Hollands Darbietungen sind auf Kritik gestoßen – die Hoffnung auf Besserung heißt Arjen Robben

In der vergangenen Woche ist das niederländische Volk in seiner Gesamtheit schwer beleidigt worden. Die Beleidigung richtete sich gegen jene Auswahl junger Männer, von denen sich das niederländische Volk repräsentiert fühlt in seinem Sturm und Drang, seiner Leidenschaft und seinem Sinn für Schönheit. Es ging also gegen die Fußball-Nationalmannschaft, sie hat bei der Weltmeisterschaft bisher jedes Spiel gewonnen, aber die feindselig gesinnte Presse mäkelte herum am Stil und verstieg sich zu der Behauptung, die Mannschaft habe „in deutscher Manier“ gespielt.

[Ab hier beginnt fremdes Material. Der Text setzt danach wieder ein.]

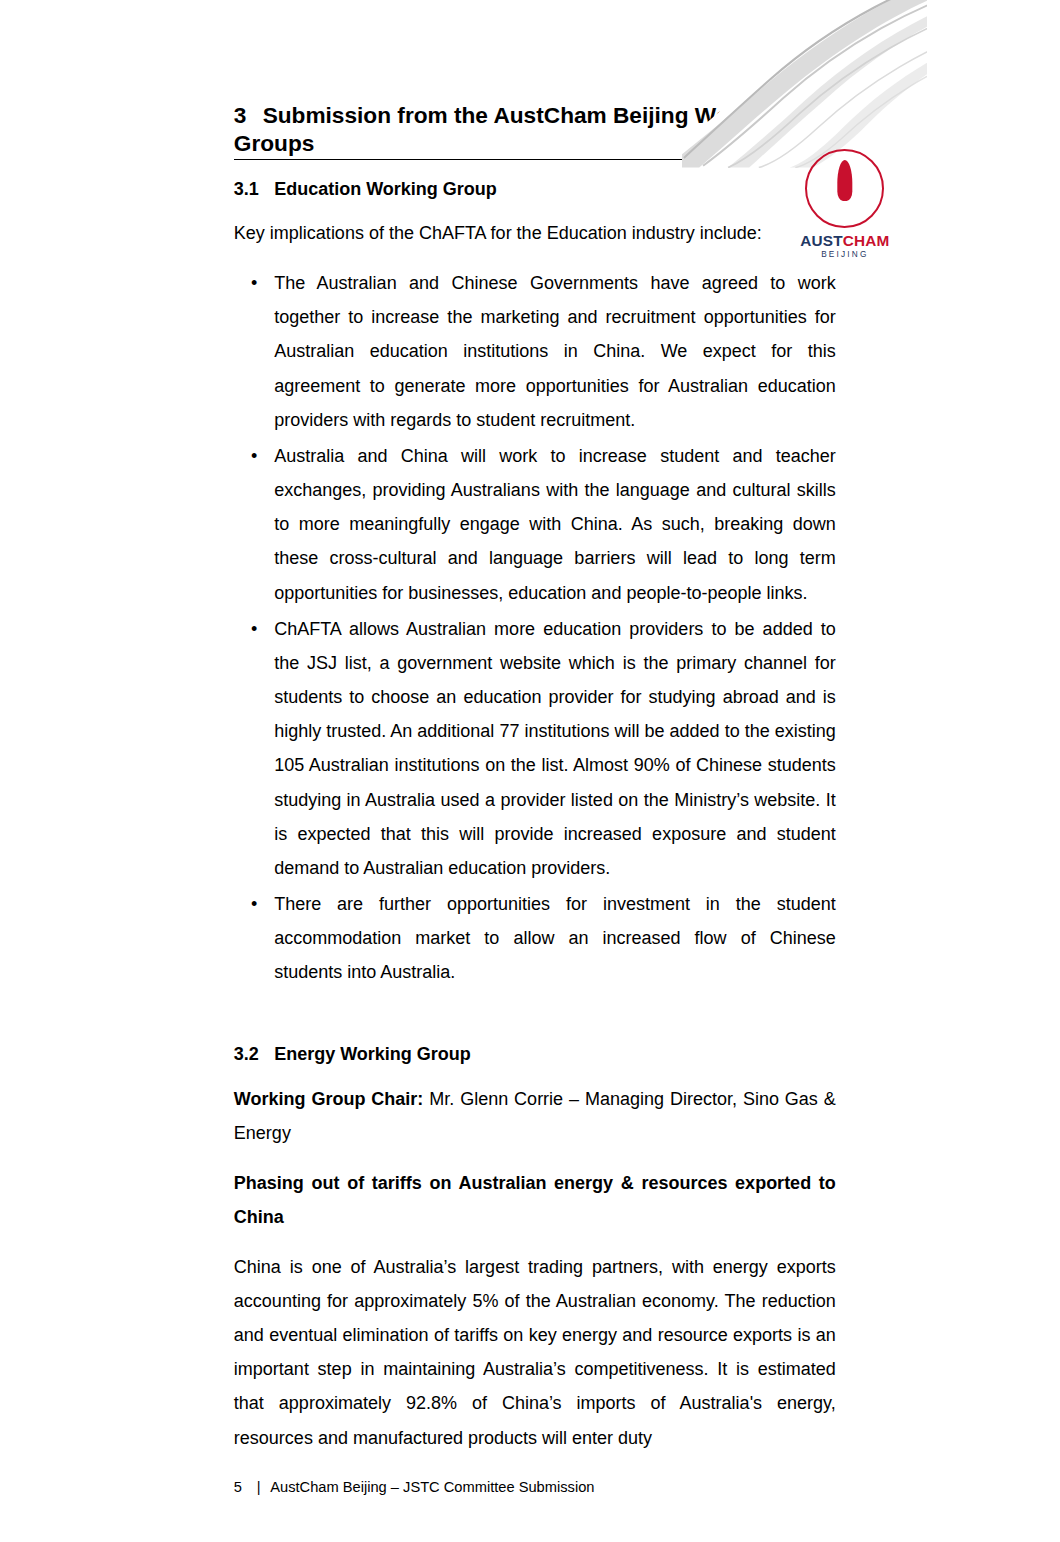AUST CHAM
BEIJING
3 Submission from the AustCham Beijing Working Groups
3.1 Education Working Group
Key implications of the ChAFTA for the Education industry include:
The Australian and Chinese Governments have agreed to work together to increase the marketing and recruitment opportunities for Australian education institutions in China. We expect for this agreement to generate more opportunities for Australian education providers with regards to student recruitment.
Australia and China will work to increase student and teacher exchanges, providing Australians with the language and cultural skills to more meaningfully engage with China. As such, breaking down these cross-cultural and language barriers will lead to long term opportunities for businesses, education and people-to-people links.
ChAFTA allows Australian more education providers to be added to the JSJ list, a government website which is the primary channel for students to choose an education provider for studying abroad and is highly trusted. An additional 77 institutions will be added to the existing 105 Australian institutions on the list. Almost 90% of Chinese students studying in Australia used a provider listed on the Ministry’s website. It is expected that this will provide increased exposure and student demand to Australian education providers.
There are further opportunities for investment in the student accommodation market to allow an increased flow of Chinese students into Australia.
3.2 Energy Working Group
Working Group Chair: Mr. Glenn Corrie – Managing Director, Sino Gas & Energy
Phasing out of tariffs on Australian energy & resources exported to China
China is one of Australia’s largest trading partners, with energy exports accounting for approximately 5% of the Australian economy. The reduction and eventual elimination of tariffs on key energy and resource exports is an important step in maintaining Australia’s competitiveness. It is estimated that approximately 92.8% of China’s imports of Australia's energy, resources and manufactured products will enter duty
5|AustCham Beijing – JSTC Committee Submission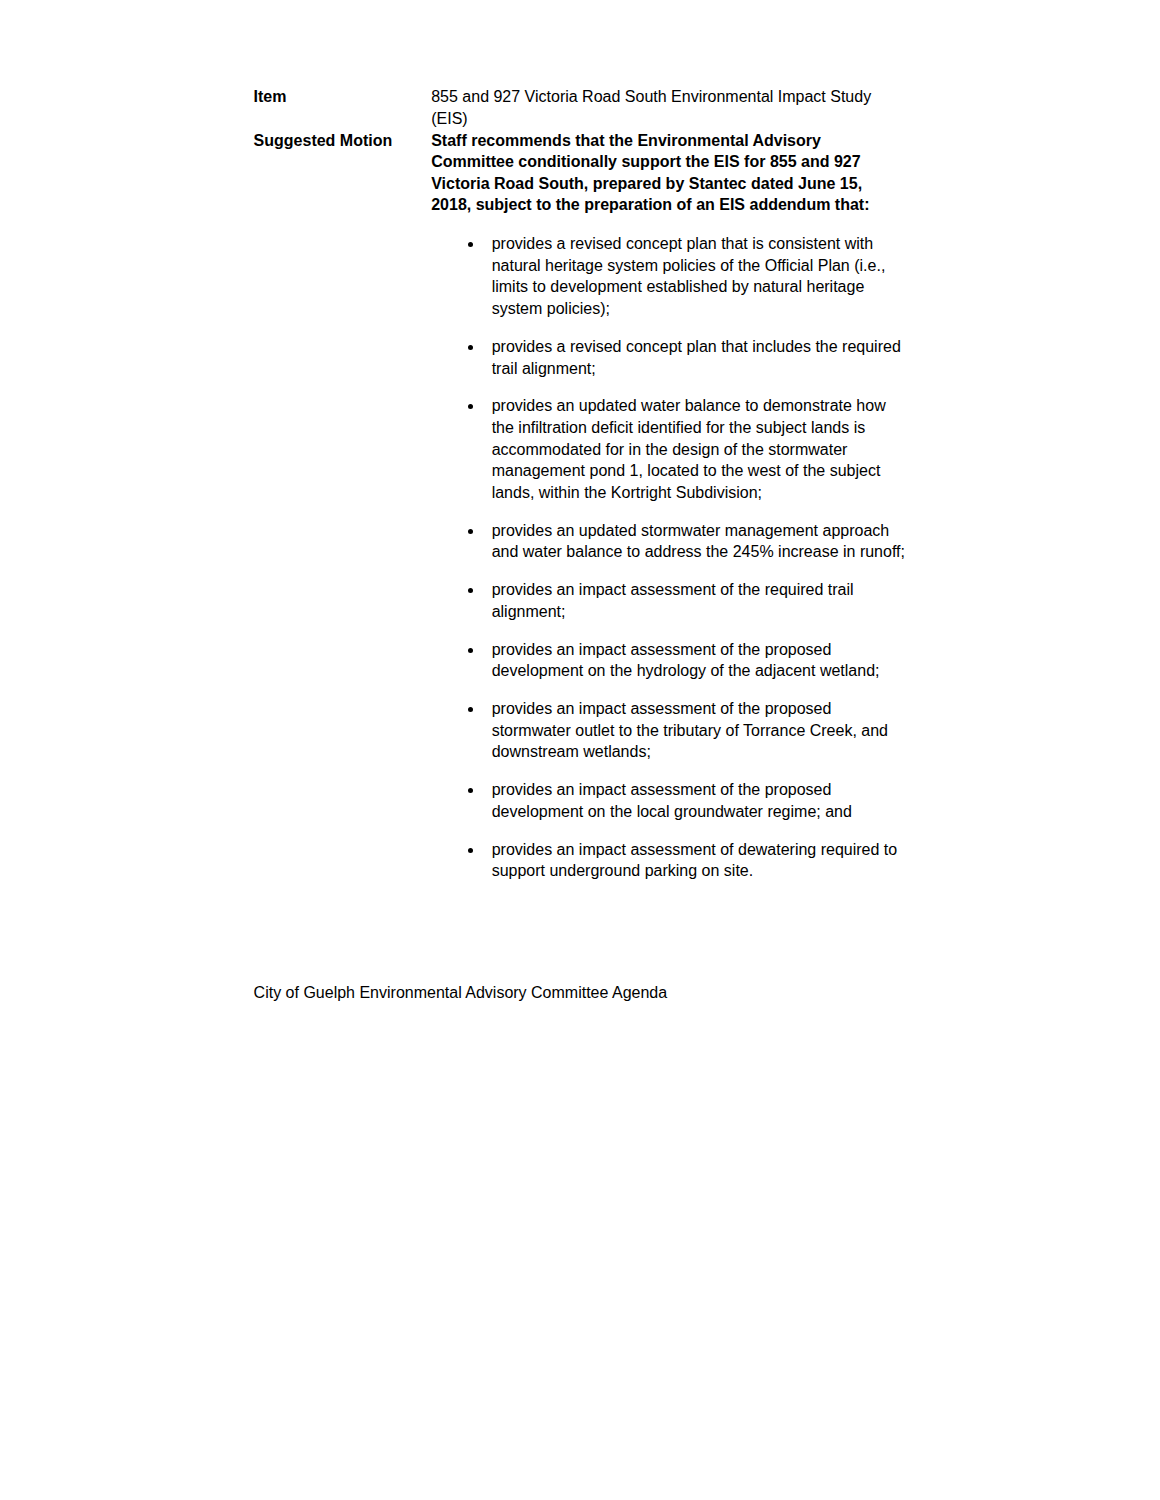| Item | 855 and 927 Victoria Road South Environmental Impact Study (EIS) |
| Suggested Motion | Staff recommends that the Environmental Advisory Committee conditionally support the EIS for 855 and 927 Victoria Road South, prepared by Stantec dated June 15, 2018, subject to the preparation of an EIS addendum that: provides a revised concept plan that is consistent with natural heritage system policies of the Official Plan (i.e., limits to development established by natural heritage system policies); provides a revised concept plan that includes the required trail alignment; provides an updated water balance to demonstrate how the infiltration deficit identified for the subject lands is accommodated for in the design of the stormwater management pond 1, located to the west of the subject lands, within the Kortright Subdivision; provides an updated stormwater management approach and water balance to address the 245% increase in runoff; provides an impact assessment of the required trail alignment; provides an impact assessment of the proposed development on the hydrology of the adjacent wetland; provides an impact assessment of the proposed stormwater outlet to the tributary of Torrance Creek, and downstream wetlands; provides an impact assessment of the proposed development on the local groundwater regime; and provides an impact assessment of dewatering required to support underground parking on site. |
City of Guelph Environmental Advisory Committee Agenda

In deutscher Manier? Geht’s noch? Genauso gut könnte man behaupten, Cees Nooteboom würde seine Novellen im Stil von Heinz Konsalik verfassen. Interessanterweise kommt der Angriff auf Hollands Heiligtum nicht aus Spanien, Brasilien oder Argentinien, also von potenziellen Mitbewerbern, wenn es um Schönheitspreise auf dem Rasen geht. Sondern tief aus der Volksseele, aus der Redaktion des „Telegraaf“, der auflagenstärksten Zeitung des Landes. Ihr Einfluss auf die öffentliche Meinung kommt dem der „Bild“-Zeitung nahe.

Die ungewohnte Kritik entspricht dem zwiespältigen Empfinden der Fans in Amsterdam und Eindhoven, Rotterdam und Den Haag. Noch nie hat eine niederländische Nationalmannschaft eine WM-Vorrunde mit drei Siegen aus drei Spielen beendet. So zufrieden sie daheim mit den Ergebnissen in Südafrika sind, so seltsam berührt sind sie von dem Mangel an Inspiration und der Reduzierung des Spiels auf reine Zweckmäßigkeit. Mit ihrem sachlichen Ergebnisfußball stehen die Niederländer in diesen Tagen für all das, was sie an ihrem ungeliebten Nachbarn seit jeher verabscheuen. Über diesen Unterschied zu den Deutschen definieren die Niederländer ihren Fußball, nur so konnten sie die bitterste aller Niederlage halbwegs verwinden, das 1:2 im WM-Finale 1974 von München: Schönheit hat im niederländischen Fußball noch immer den Mangel an Erfolg kaschiert.

Bert van Marwijk ist der ästhetische Aspekt des Spiels ziemlich egal. „Alle wollen immer tollen Fußball von uns sehen und ein 5:0 zur Halbzeit, aber das geht nicht immer“, sagt der niederländische Trainer. „Man muss auch mal hässliche Spiele erfolgreich gestalten.“ Das gelingt den Niederländern ganz gut. Wenige Mannschaften bei dieser WM vereinen so viel Talent, und keiner anderen ist es gelungen, diese Qualitäten so geschickt zu tarnen.

„Sicher können wir besser spielen und werden es auch noch zeigen“, verspricht Rafael van der Vaart. Was die Verbesserung seiner eigenen Leistung angeht, wird der einstige Hamburger noch warten müssen. Am Montag geht es im Achtelfinale von Durban gegen die Slowaken – voraussichtlich ohne van der Vaart. „Es wird sehr eng für ihn“, sagte Bert van Marwijk, nachdem van der Vaart das Abschlusstraining wegen Wadenproblemen abbrechen musste. Für van der Vaart dürfte der Hamburger Eljero Elia auflaufen. Dabei ruhen die niederländischen Hoffnungen auf einen Wechsel vom vermeintlich deutschen zum mehr niederländisch geprägten Stil eigentlich auf Arjen Robben, doch Bert van Marwijk traut dem Angreifer vom FC Bayern nach auskuriertem Muskelfaserriss noch keinen Einsatz von Beginn an zu. So wird die meiste Verantwortung weiterhin auf einem Spieler lasten, der nicht gerade für das Schöne im holländischen Spiel steht: Mark van Bommel. Er ist der Chef und spielt im Nationalteam wie im Alltag beim FC Bayern München eine Rolle, wie sie Paul Breitner in den achtziger Jahren besetzte. Ganz in diesem Sinne hat van Bommel die bisherigen Spiele charakterisiert mit Begriffen wie „Geduldsspiel“ oder „Ergebnis verwalten“.

Die niederländischen Fans werden sich also noch für ein Kunststück wie Robbens Slamlomlauf samt Pfostenschuss gegen Kamerun gedulden müssen. Die Aktion vor dem 2:1-Siegtreffer durch Klaas Jan Huntelaar entsprach genau dem, was sich die Niederländer von ihrer Elftal erwarten: Schönheit, die erfolgreich macht.